(Dataset items)
———

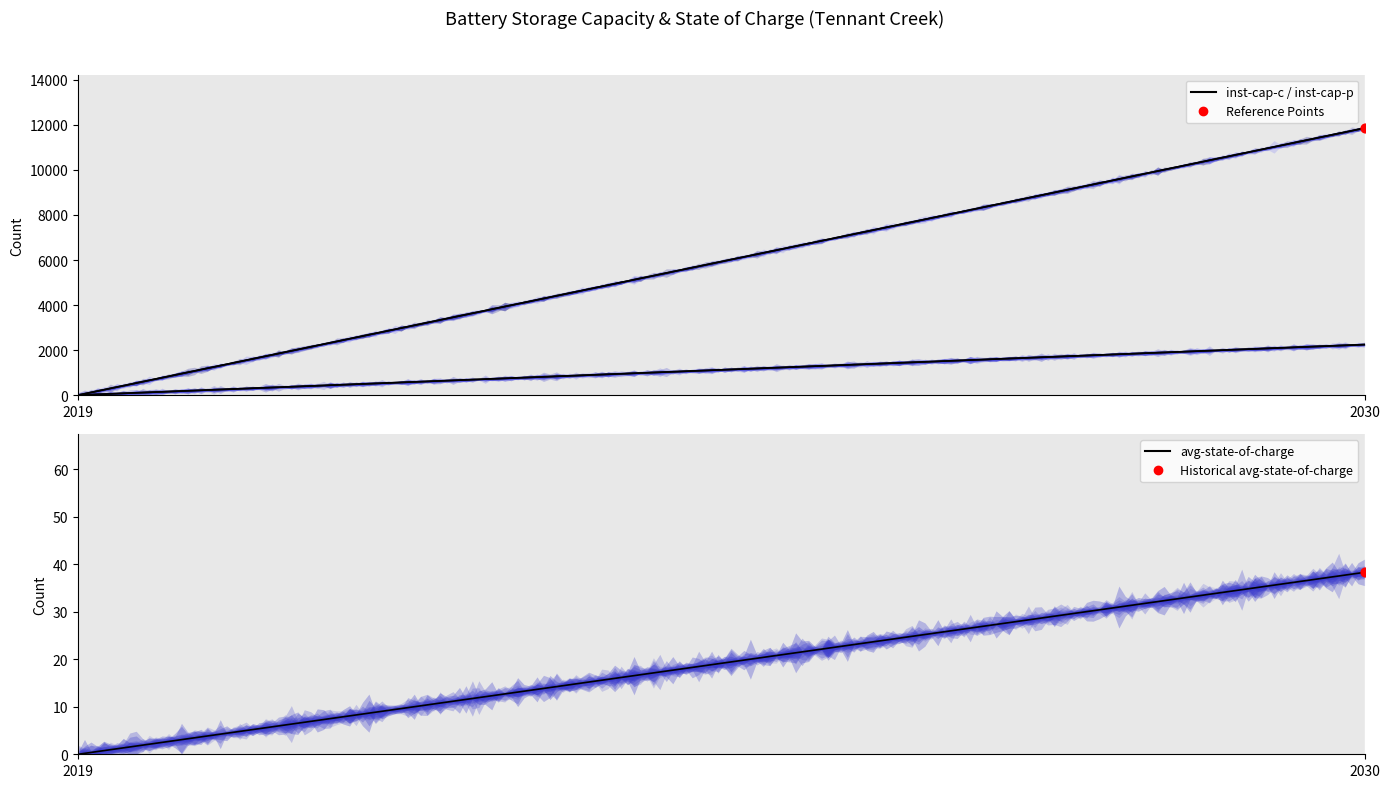

Which series reaches the minimum Y coordinate?

avg-state-of-charge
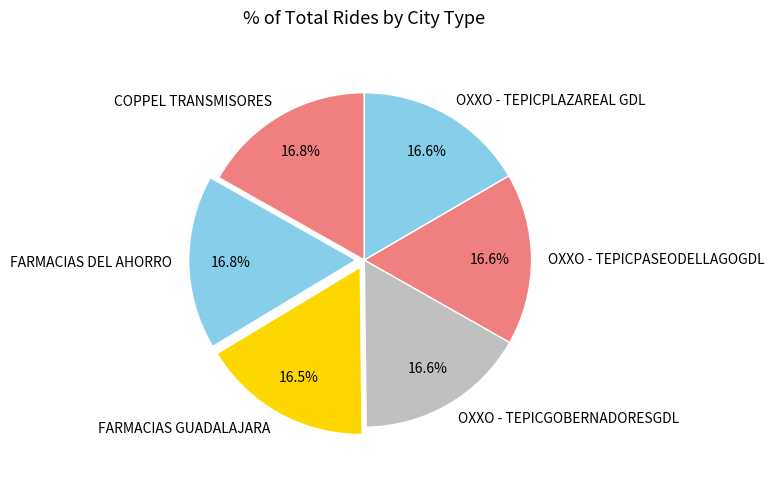

Is there any slice that represents more than half of the pie?

No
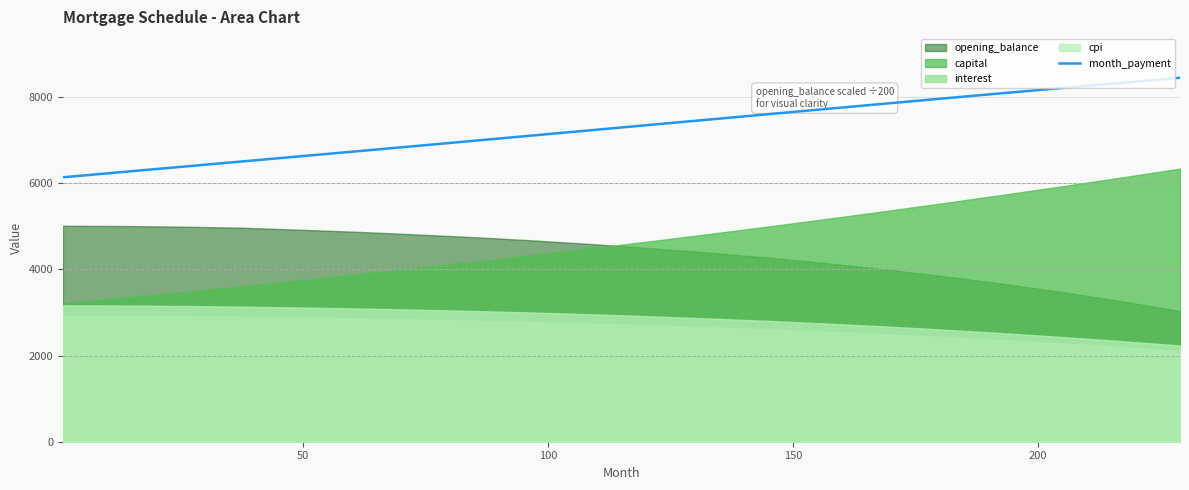

How many lines are shown in the chart?

1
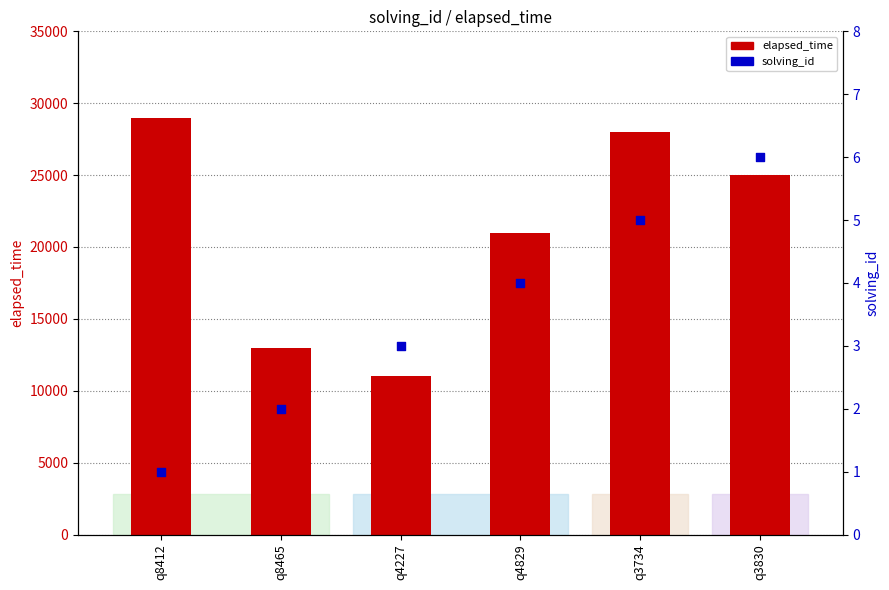

Which series contains the lowest Y value?

solving_id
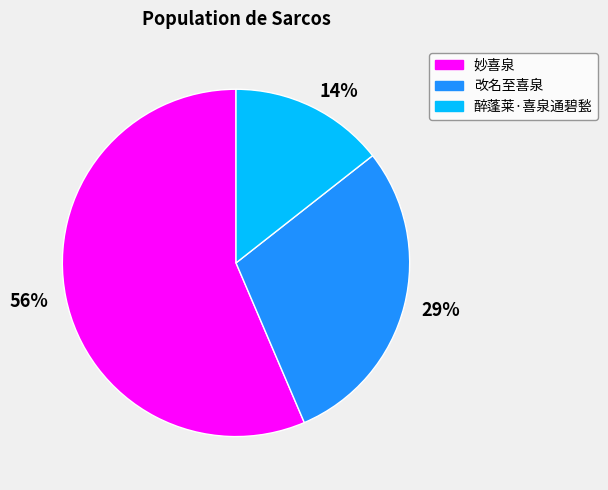

To the nearest percent, what is the average slice percentage?

33%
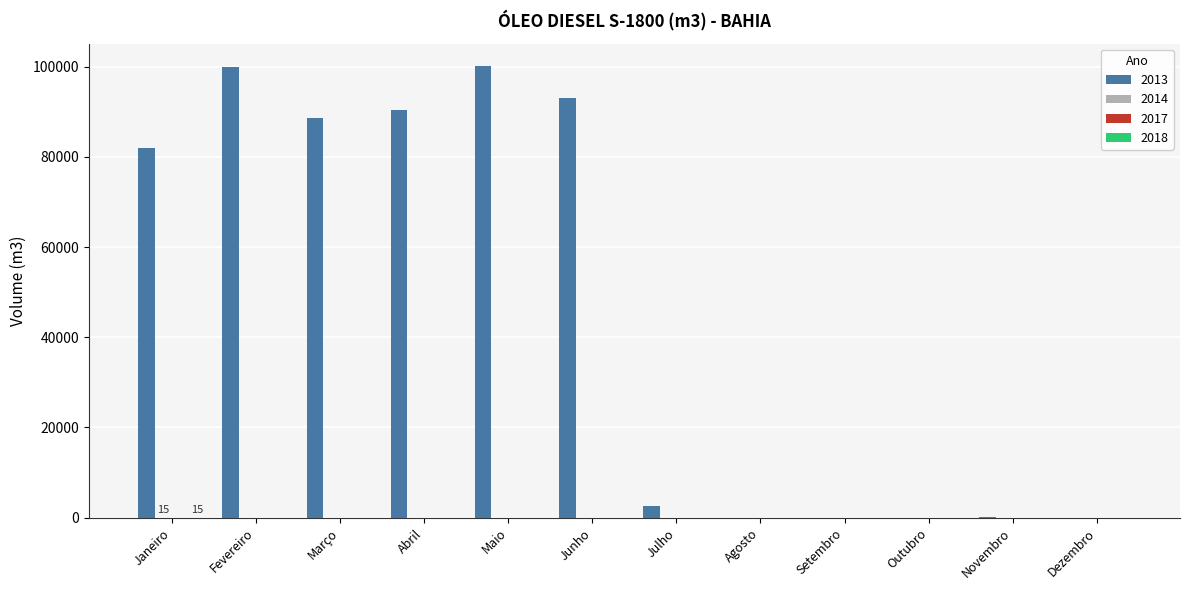

Which series has the largest total across all categories?

2013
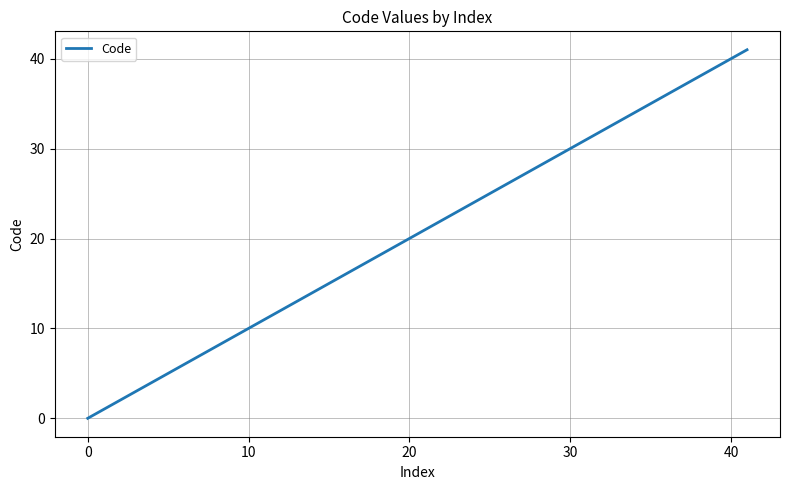

What is the greatest value displayed?

41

———

Write out every line of the records above exactly as they appear, leaving out the pictures.

◆ ANSWER TO THIS EXERCISE ◆
Which series reaches the minimum Y coordinate?

avg-state-of-charge

Is there any slice that represents more than half of the pie?

No

How many lines are shown in the chart?

1

Which series contains the lowest Y value?

solving_id

To the nearest percent, what is the average slice percentage?

33%

Which series has the largest total across all categories?

2013

What is the greatest value displayed?

41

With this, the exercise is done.